Сперва его задел за живое намек на недавнее прошлое, а затем на гимназический учебник латинского языка, носивший название «Liber Sexti». Под недавним прошлым имелся в виду конец марта 1919 года, когда преподавание закона божия в школах было упразднено и полностью передано компетенции церкви; его преподобие Слани, материальному благополучию коего угрожала опасность — а он, надо сказать, был довольно-таки сносным латинистом, — его преподобие Слани решил, что, пожалуй, имеет прямой смысл перейти от преподавания катехизиса, которое церковным приходом оплачивалось мизерной суммой, к преподаванию латинского языка, вознаграждаемому государством более щедро. И вот он написал прошение, в котором предлагал венгерскому государству, сиречь Республике Советов, свои услуги «как человек, который всю жизнь в душе был социалистом». Он попросил Маршалко, который был известен в учительских кругах как один из крупнейших латинистов страны и, кроме того, временно выполнял обязанности заместителя директора школы вследствие болезни последнего, чтобы тот на его прошении написал официальное поручительство.
«Надо же как-то жить», — решил тогда Маршалко и, после того, как заявление, подкрепленное благоприятным заключением школьной дирекции, было направлено в народный комиссариат просвещения, не дожидаясь официального разрешения, самовольно распорядился, чтобы священнику выделили восемь уроков латинского языка в неделю с почасовой оплатой в первом и втором классах, где раньше вел занятия молодой учитель, призванный в ряды Красной армии.
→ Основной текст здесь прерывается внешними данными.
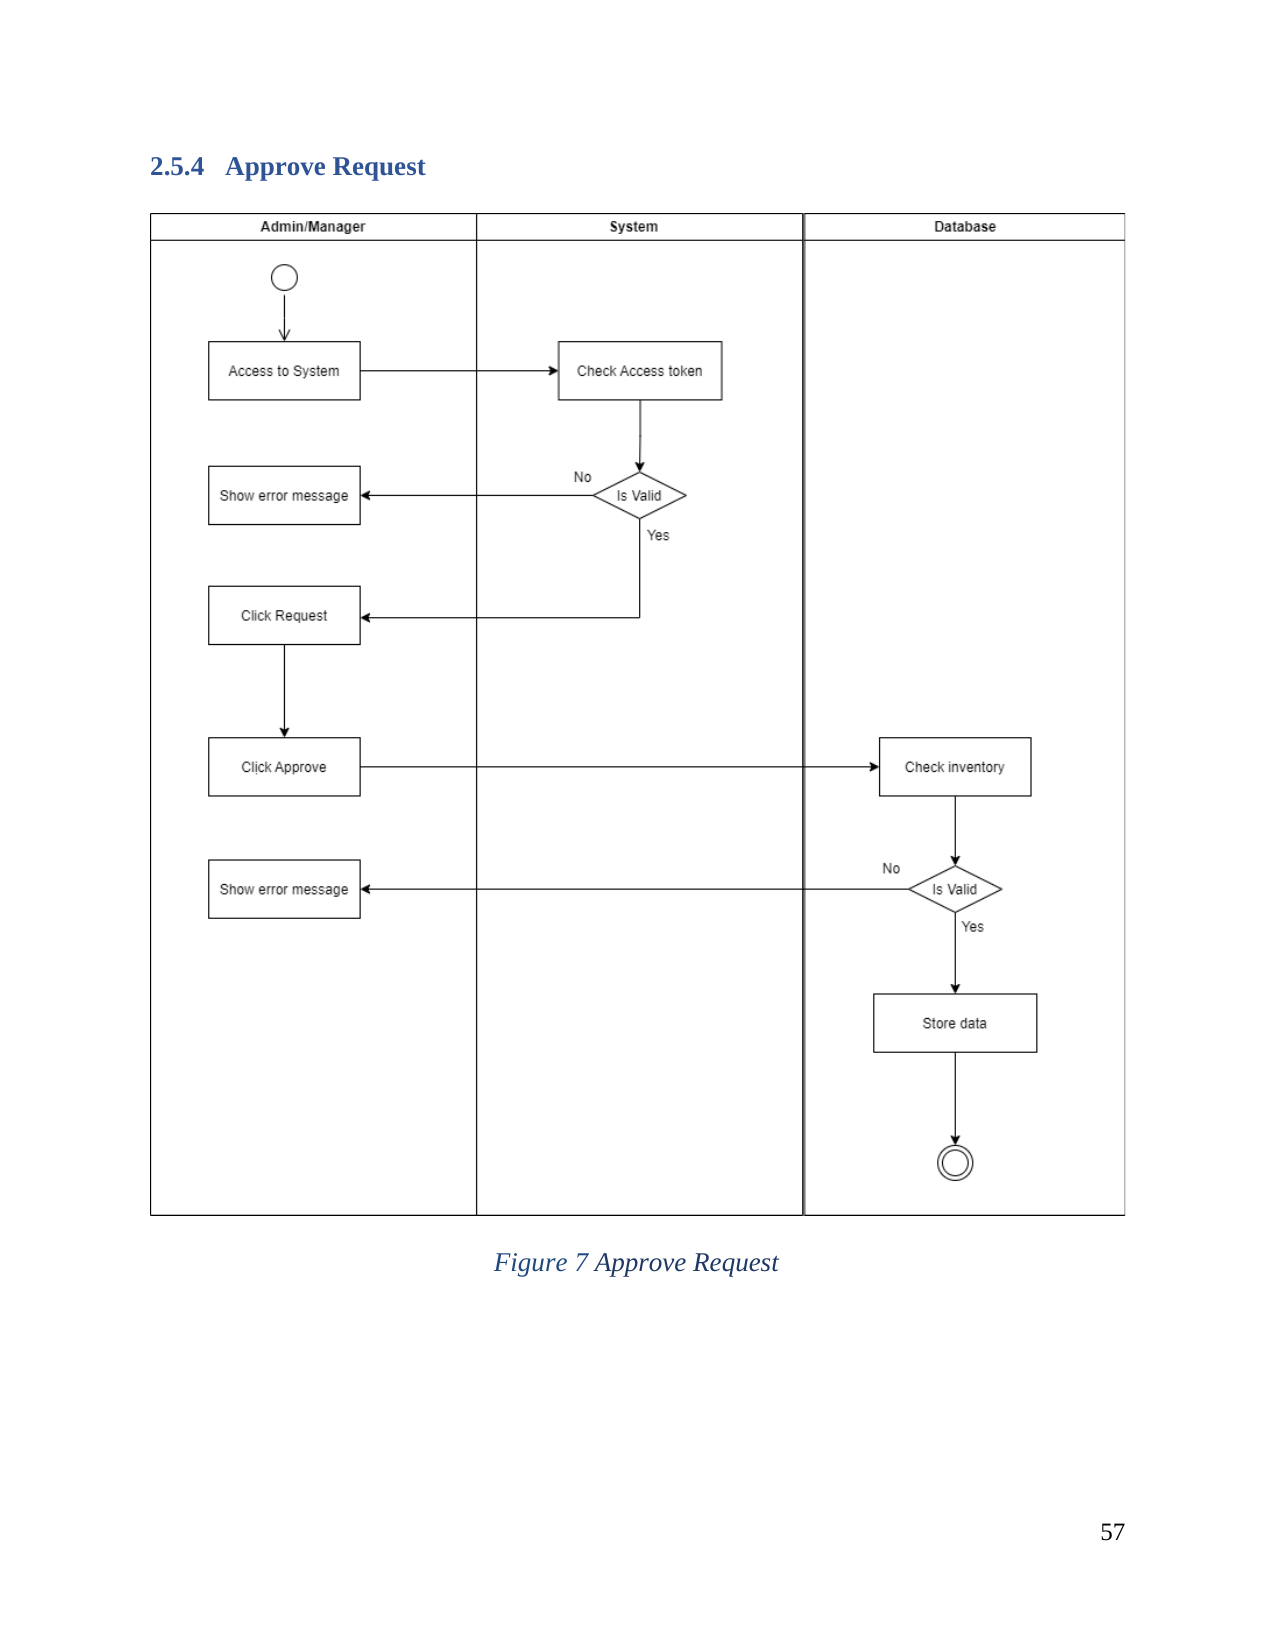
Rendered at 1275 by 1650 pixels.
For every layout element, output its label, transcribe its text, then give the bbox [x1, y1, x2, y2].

Однако комиссариат отклонил прошение, отдел среднеобразовательных школ сразу же лишил права преподавать латинский язык бывшего законоучителя Слани, а Маршалко намылили шею за нарушение действующих предписаний. Ему даже пригрозили дисциплинарным взысканием, указав, что он, являясь лицом официальным, обязан знать о существовании строжайшего распоряжения, согласно которому лицам духовного звания запрещено вести преподавательскую деятельность в школах Советской республики; учителя-монахи лишь в том случае могут заниматься преподаванием, если выйдут из своего ордена. В то время — в гимназиях особенно — появилось немало таких вот учителей, покинувших монашеский орден. Поведение Слани, однако, было весьма неопределенным. Однажды он дал понять, что вопрос об отказе от духовного звания он, возможно, еще обдумает. Учитель Маршалко пожал плечами. «Это вопрос совести», — сказал он.
В конце концов дело это заглохло — Слани, оказывается, не доложил еще ни о чем приходскому священнику Верцу, а тут наступили летние каникулы, и законоучитель укатил в монастырь ордена цистерцианцев в Зирце.
«Чтоб ему сдохнуть!» — думал он сейчас, развалясь на кожаном директорском диване и мысленно повторяя недавние слова Маршалко…
Вечером того же дня Карой Маршалко сидел со спущенными подтяжками за письменным столом, составляя сводку, которую затребовал д-р Лагоцкий. Одну графу в сводке он случайно прожег. Трубка у него засорилась. На башне муниципалитета глухо били часы. Учитель Маршалко насчитал почему-то четырнадцать ударов. В глубокой тишине прошло еще несколько секунд, и лишь тогда, пораженный своей ошибкой, он встрепенулся.